__WORK TO BE COMPLETED__
Output the text lines that accompany every picture in the records below, reproducing each line precisely and omitting the pictures themselves.

****************************************

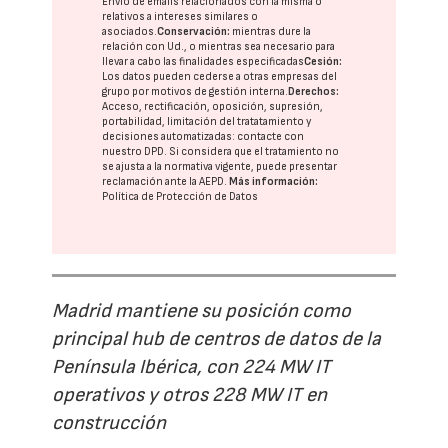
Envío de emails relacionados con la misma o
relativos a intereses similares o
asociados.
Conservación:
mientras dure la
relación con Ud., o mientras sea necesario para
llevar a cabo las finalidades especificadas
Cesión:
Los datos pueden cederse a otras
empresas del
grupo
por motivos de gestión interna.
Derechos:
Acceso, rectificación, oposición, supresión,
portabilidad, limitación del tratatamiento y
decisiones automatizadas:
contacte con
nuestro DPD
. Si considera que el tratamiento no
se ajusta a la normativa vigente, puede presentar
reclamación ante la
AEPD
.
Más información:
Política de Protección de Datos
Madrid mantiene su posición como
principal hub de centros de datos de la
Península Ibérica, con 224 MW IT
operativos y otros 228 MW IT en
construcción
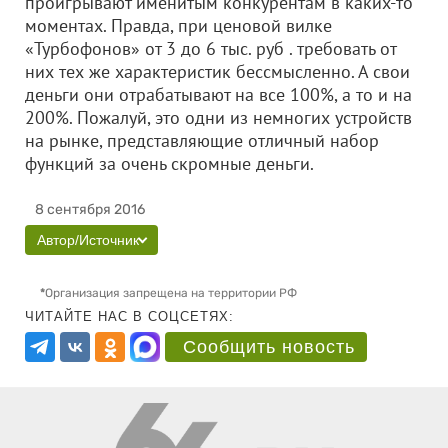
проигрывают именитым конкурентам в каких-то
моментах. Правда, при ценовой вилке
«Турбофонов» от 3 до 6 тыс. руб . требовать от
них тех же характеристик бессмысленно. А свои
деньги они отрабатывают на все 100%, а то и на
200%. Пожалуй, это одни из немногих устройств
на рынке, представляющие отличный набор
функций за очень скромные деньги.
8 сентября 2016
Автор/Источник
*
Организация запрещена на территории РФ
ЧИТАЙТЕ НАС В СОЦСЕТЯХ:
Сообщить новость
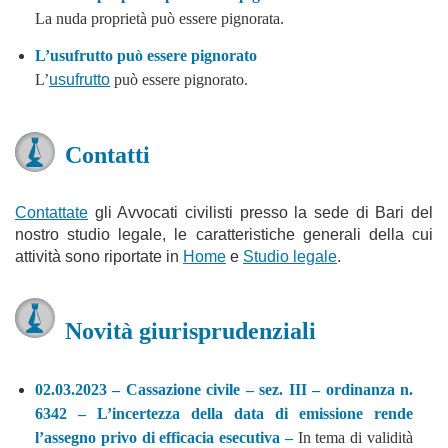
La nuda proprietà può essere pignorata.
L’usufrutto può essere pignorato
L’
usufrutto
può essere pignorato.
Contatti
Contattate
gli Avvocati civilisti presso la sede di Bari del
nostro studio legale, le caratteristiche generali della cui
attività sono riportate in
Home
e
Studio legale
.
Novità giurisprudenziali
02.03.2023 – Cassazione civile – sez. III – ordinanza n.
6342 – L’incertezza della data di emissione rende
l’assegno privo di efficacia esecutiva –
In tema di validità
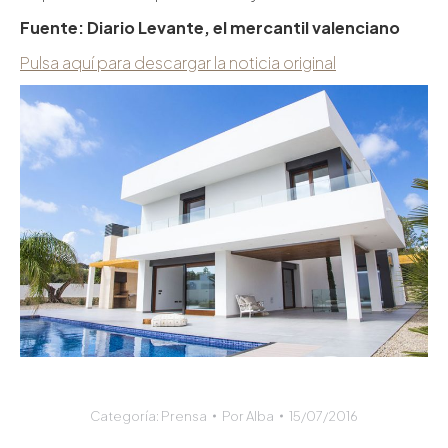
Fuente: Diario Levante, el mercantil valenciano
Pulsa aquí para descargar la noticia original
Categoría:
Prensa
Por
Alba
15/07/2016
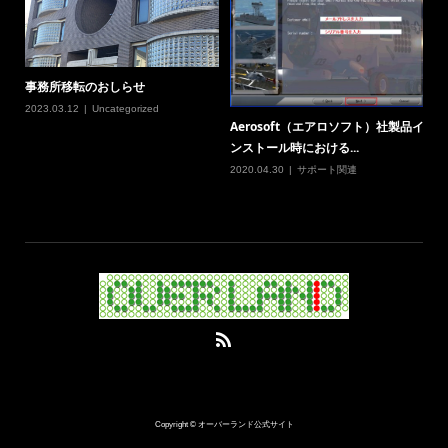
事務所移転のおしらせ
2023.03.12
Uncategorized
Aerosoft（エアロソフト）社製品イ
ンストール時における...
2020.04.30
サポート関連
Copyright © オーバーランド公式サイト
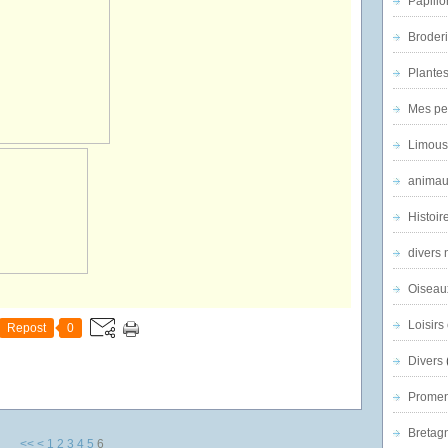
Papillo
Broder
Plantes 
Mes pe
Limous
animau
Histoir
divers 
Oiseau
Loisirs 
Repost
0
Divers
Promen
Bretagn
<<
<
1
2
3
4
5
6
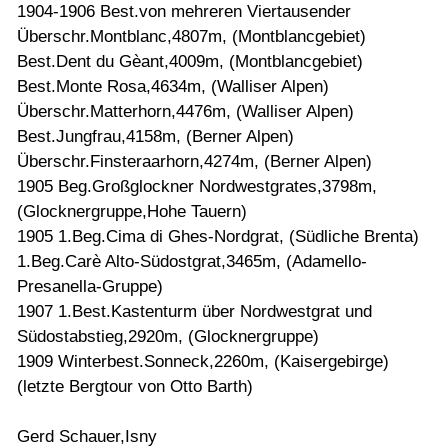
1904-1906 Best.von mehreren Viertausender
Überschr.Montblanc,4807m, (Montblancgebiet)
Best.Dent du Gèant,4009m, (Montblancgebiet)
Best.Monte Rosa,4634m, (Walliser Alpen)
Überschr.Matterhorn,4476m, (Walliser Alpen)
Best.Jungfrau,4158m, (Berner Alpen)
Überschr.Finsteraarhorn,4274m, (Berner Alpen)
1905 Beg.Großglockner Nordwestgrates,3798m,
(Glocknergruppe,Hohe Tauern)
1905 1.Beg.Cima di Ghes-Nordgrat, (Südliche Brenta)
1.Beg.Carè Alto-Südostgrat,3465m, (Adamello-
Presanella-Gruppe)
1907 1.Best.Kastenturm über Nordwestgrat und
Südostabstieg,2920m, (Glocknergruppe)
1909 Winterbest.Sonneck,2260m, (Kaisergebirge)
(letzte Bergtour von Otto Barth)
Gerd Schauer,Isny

****************************************

__THE COMPLETED TASK__
Envío de emails relacionados con la misma o
relativos a intereses similares o
asociados.
Conservación:
mientras dure la
relación con Ud., o mientras sea necesario para
llevar a cabo las finalidades especificadas
Cesión:
Los datos pueden cederse a otras
empresas del
grupo
por motivos de gestión interna.
Derechos:
Acceso, rectificación, oposición, supresión,
portabilidad, limitación del tratatamiento y
decisiones automatizadas:
contacte con
nuestro DPD
. Si considera que el tratamiento no
se ajusta a la normativa vigente, puede presentar
reclamación ante la
AEPD
.
Más información:
Política de Protección de Datos
Madrid mantiene su posición como
principal hub de centros de datos de la
Península Ibérica, con 224 MW IT
operativos y otros 228 MW IT en
construcción
проигрывают именитым конкурентам в каких-то
моментах. Правда, при ценовой вилке
«Турбофонов» от 3 до 6 тыс. руб . требовать от
них тех же характеристик бессмысленно. А свои
деньги они отрабатывают на все 100%, а то и на
200%. Пожалуй, это одни из немногих устройств
на рынке, представляющие отличный набор
функций за очень скромные деньги.
8 сентября 2016
Автор/Источник
*
Организация запрещена на территории РФ
ЧИТАЙТЕ НАС В СОЦСЕТЯХ:
Сообщить новость
La nuda proprietà può essere pignorata.
L’usufrutto può essere pignorato
L’
usufrutto
può essere pignorato.
Contatti
Contattate
gli Avvocati civilisti presso la sede di Bari del
nostro studio legale, le caratteristiche generali della cui
attività sono riportate in
Home
e
Studio legale
.
Novità giurisprudenziali
02.03.2023 – Cassazione civile – sez. III – ordinanza n.
6342 – L’incertezza della data di emissione rende
l’assegno privo di efficacia esecutiva –
In tema di validità
Fuente: Diario Levante, el mercantil valenciano
Pulsa aquí para descargar la noticia original
Categoría:
Prensa
Por
Alba
15/07/2016
事務所移転のおしらせ
2023.03.12
Uncategorized
Aerosoft（エアロソフト）社製品イ
ンストール時における...
2020.04.30
サポート関連
Copyright © オーバーランド公式サイト
Papillo
Broder
Plantes 
Mes pe
Limous
animau
Histoir
divers 
Oiseau
Loisirs 
Repost
0
Divers
Promen
Bretagn
<<
<
1
2
3
4
5
6
1904-1906 Best.von mehreren Viertausender
Überschr.Montblanc,4807m, (Montblancgebiet)
Best.Dent du Gèant,4009m, (Montblancgebiet)
Best.Monte Rosa,4634m, (Walliser Alpen)
Überschr.Matterhorn,4476m, (Walliser Alpen)
Best.Jungfrau,4158m, (Berner Alpen)
Überschr.Finsteraarhorn,4274m, (Berner Alpen)
1905 Beg.Großglockner Nordwestgrates,3798m,
(Glocknergruppe,Hohe Tauern)
1905 1.Beg.Cima di Ghes-Nordgrat, (Südliche Brenta)
1.Beg.Carè Alto-Südostgrat,3465m, (Adamello-
Presanella-Gruppe)
1907 1.Best.Kastenturm über Nordwestgrat und
Südostabstieg,2920m, (Glocknergruppe)
1909 Winterbest.Sonneck,2260m, (Kaisergebirge)
(letzte Bergtour von Otto Barth)
Gerd Schauer,Isny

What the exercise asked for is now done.